I'm still betting on small. Not because I'm anti-progress or skeptical of AI's potential, but because I've seen this pattern before in tech. The initial breakthrough always comes as a massive, general-purpose solution. Then reality sets in, and we start optimizing for actual use cases rather than demo magic.

I think we'll see the current agent fever cool down as people realize the economics don't work. The companies that survive will be the ones that figure out how to decompose these complex workflows into efficient, specialized components.

Why This Actually Matters

There's big talk about how we're currently "at an inflection point" with these AI tools. And I get it, there have been some pretty amazing advances this past year. But we're not at the important inflection point yet, not really.

All of these companies are burning through billions of dollars. Actually losing billions. Because right now it's all about market adoption, not profitability. What's their endgame? I'm sure some smart business people have educated guesses. Wait until everyone in the world depends on these tools for basic daily tasks, then jack up the prices? Get these models integrated into every internet-connected device you own and start feeding you ads? I don't know.

But something has to give. The current economics are completely unsustainable. If prices get raised to levels that would actually make these companies profitable, using these tools becomes wholly unprofitable for everyone else. We'd price out exactly the use cases that make them valuable in the first place.

What's the solution? Small, locally hosted, domain-specific models. Models that don't require massive cloud infrastructure or venture capital life support. Models that actually work for businesses that need to control their costs and their data.

Key Takeaway

If there's one takeaway from Utkarsh's article, it's the risk of compounding errors. In most businesses, even 90 percent accuracy isn't good enough, let alone 60.

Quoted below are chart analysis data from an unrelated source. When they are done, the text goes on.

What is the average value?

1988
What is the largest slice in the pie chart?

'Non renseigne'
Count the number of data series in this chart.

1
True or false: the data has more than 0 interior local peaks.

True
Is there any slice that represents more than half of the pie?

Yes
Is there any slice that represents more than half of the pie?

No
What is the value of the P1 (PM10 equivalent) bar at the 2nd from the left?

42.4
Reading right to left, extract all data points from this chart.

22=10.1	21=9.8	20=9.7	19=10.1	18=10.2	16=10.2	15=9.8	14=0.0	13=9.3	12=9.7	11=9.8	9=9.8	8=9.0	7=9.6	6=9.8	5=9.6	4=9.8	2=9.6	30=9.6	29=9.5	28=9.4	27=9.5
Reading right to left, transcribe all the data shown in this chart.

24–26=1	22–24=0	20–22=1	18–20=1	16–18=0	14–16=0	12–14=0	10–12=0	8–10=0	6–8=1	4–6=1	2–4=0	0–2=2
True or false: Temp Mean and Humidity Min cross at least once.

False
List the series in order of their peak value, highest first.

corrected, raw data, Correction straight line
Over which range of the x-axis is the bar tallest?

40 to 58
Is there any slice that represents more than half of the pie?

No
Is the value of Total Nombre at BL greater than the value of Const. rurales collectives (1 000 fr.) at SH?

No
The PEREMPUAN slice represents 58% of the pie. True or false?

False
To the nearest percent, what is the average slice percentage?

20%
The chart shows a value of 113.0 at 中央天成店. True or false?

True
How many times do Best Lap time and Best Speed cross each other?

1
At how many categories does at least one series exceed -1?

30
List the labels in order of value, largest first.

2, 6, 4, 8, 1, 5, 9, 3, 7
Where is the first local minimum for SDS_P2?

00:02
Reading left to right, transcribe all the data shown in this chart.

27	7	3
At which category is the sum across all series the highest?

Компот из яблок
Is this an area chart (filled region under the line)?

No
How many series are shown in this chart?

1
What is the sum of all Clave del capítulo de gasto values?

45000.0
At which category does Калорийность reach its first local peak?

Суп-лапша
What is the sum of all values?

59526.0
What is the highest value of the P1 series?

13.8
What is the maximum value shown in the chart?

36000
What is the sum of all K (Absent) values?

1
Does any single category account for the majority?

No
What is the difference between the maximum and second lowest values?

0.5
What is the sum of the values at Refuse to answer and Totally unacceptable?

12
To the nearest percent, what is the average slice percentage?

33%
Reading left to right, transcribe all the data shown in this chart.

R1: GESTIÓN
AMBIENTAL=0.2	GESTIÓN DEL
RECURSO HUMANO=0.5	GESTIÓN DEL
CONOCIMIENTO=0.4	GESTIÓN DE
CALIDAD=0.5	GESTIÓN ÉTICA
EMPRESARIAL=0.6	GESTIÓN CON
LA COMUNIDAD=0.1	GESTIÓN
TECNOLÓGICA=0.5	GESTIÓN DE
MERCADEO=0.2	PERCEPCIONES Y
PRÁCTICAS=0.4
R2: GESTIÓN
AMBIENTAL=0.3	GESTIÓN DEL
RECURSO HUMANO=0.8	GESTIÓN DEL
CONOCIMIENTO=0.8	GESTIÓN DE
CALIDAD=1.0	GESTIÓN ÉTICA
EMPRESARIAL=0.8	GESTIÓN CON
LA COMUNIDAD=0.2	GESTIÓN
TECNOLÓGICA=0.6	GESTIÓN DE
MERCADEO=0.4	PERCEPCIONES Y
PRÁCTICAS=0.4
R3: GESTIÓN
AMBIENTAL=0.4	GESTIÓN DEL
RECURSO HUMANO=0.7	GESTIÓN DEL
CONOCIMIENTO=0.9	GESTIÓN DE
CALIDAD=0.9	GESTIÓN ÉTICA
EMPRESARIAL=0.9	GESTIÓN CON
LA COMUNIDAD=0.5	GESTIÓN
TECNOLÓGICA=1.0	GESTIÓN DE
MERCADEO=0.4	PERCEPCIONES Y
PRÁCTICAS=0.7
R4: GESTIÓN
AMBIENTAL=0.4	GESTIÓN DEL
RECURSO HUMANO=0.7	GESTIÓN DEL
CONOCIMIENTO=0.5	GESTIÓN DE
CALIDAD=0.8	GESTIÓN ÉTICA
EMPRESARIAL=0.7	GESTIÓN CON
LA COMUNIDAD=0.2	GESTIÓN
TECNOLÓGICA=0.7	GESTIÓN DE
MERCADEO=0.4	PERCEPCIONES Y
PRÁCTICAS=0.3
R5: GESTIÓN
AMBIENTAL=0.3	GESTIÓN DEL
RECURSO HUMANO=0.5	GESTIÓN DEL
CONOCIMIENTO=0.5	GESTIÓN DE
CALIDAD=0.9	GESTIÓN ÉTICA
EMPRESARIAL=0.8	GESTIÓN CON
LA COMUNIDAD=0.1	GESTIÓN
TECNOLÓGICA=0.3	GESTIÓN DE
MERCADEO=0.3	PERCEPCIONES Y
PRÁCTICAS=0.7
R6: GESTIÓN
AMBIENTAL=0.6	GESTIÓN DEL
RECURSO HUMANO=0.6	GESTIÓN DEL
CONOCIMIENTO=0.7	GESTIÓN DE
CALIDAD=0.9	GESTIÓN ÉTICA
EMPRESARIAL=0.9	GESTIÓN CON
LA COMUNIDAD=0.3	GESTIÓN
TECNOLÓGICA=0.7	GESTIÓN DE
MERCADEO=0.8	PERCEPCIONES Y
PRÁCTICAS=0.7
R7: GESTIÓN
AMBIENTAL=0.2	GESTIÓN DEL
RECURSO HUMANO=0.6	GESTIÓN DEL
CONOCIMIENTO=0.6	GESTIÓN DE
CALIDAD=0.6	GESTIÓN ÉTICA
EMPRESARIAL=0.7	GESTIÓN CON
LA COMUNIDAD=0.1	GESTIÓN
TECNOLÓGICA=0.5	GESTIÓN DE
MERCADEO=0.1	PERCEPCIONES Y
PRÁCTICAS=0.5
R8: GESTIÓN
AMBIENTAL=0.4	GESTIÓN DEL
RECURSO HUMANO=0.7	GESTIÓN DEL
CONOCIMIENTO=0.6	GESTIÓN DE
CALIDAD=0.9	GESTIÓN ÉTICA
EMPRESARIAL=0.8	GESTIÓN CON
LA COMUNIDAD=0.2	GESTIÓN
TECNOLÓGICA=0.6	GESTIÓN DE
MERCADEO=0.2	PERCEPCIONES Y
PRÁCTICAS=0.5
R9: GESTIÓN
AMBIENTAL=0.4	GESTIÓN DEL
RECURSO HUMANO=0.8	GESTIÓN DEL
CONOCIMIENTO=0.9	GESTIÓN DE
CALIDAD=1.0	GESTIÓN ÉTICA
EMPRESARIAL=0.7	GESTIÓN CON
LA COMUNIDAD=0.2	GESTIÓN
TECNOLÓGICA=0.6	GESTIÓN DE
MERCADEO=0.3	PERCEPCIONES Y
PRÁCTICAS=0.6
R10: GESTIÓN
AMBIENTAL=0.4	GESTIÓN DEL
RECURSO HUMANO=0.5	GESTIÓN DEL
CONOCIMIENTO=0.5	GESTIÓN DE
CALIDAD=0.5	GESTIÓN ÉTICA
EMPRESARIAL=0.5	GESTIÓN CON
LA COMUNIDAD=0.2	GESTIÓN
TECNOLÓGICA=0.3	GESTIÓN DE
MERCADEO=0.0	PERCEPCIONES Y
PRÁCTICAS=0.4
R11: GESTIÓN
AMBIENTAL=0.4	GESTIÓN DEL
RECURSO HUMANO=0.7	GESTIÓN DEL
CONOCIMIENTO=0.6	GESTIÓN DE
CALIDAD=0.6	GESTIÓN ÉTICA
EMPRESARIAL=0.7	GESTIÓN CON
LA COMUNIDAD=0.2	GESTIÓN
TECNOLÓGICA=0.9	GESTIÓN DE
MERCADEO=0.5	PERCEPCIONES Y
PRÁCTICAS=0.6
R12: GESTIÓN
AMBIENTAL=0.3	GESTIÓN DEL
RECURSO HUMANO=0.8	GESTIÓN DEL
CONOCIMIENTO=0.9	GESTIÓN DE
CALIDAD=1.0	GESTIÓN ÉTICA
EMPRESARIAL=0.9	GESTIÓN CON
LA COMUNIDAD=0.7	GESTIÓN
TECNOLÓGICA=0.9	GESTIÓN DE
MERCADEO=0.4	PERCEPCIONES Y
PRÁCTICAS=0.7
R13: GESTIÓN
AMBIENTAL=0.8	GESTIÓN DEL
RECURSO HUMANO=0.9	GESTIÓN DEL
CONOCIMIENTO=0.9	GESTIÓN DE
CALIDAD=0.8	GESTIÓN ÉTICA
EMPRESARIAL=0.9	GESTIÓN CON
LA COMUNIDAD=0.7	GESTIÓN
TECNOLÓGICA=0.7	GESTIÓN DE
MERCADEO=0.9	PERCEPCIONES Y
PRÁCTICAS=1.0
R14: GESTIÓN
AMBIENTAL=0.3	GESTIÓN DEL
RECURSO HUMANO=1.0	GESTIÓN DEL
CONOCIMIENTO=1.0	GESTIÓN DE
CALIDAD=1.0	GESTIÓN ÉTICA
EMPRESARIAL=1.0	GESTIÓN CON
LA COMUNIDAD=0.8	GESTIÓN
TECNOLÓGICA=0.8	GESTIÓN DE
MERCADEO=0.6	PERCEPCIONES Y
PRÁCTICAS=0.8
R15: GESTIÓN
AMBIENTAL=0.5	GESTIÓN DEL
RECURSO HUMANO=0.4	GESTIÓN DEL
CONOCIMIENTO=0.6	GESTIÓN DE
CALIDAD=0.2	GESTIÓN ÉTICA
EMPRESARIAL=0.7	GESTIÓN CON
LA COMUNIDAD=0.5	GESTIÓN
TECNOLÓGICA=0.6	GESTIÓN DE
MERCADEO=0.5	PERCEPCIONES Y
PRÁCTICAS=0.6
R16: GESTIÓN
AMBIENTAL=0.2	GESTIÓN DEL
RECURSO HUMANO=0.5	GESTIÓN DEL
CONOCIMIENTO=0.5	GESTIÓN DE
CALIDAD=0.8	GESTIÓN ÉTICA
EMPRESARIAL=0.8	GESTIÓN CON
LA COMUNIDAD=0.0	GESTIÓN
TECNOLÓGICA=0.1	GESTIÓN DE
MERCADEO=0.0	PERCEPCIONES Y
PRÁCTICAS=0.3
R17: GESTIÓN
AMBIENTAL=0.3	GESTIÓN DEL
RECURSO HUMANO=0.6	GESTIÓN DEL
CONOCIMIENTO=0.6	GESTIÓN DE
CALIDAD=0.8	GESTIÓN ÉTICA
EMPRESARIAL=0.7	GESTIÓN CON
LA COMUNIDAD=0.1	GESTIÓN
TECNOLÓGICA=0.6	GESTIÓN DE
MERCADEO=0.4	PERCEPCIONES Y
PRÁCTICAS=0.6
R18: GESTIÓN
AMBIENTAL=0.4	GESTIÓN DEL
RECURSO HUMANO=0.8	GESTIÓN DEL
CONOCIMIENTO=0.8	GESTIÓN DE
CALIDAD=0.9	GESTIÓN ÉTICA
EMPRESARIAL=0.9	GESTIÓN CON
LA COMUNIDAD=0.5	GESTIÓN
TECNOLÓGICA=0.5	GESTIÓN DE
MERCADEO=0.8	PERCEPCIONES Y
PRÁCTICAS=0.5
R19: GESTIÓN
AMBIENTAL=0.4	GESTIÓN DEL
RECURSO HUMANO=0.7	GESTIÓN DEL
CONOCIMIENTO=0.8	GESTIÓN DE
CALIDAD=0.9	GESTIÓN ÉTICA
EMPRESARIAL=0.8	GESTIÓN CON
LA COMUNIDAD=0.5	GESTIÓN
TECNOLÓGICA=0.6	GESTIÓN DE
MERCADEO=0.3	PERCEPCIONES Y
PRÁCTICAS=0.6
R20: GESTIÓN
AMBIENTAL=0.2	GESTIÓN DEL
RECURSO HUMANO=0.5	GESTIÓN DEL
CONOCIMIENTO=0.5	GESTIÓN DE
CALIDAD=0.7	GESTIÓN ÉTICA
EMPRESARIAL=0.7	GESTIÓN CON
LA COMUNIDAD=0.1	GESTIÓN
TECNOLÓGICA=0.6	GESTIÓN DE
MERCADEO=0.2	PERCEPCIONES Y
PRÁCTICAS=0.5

Success comes from balance. I'm not betting against agents like Utkarsh is. I'm betting the future will be a combination of smaller, fine-tuned models, human oversight, and deterministic steps.

The Hope in the Hype

Despite my skepticism about how things are currently being built, I'm genuinely excited about where this is all going.

Ultimately, cost and reliability are the foundations that all these generative AI tools, agents or otherwise, depend on. Once we figure out how to build purpose-built, fine-tuned systems that are both dependable and efficient, the results are going to be incredible.

Imagine models that cost pennies instead of dollars, and respond in milliseconds instead of seconds. That's the future I want to build toward.

The math will win eventually. It always does.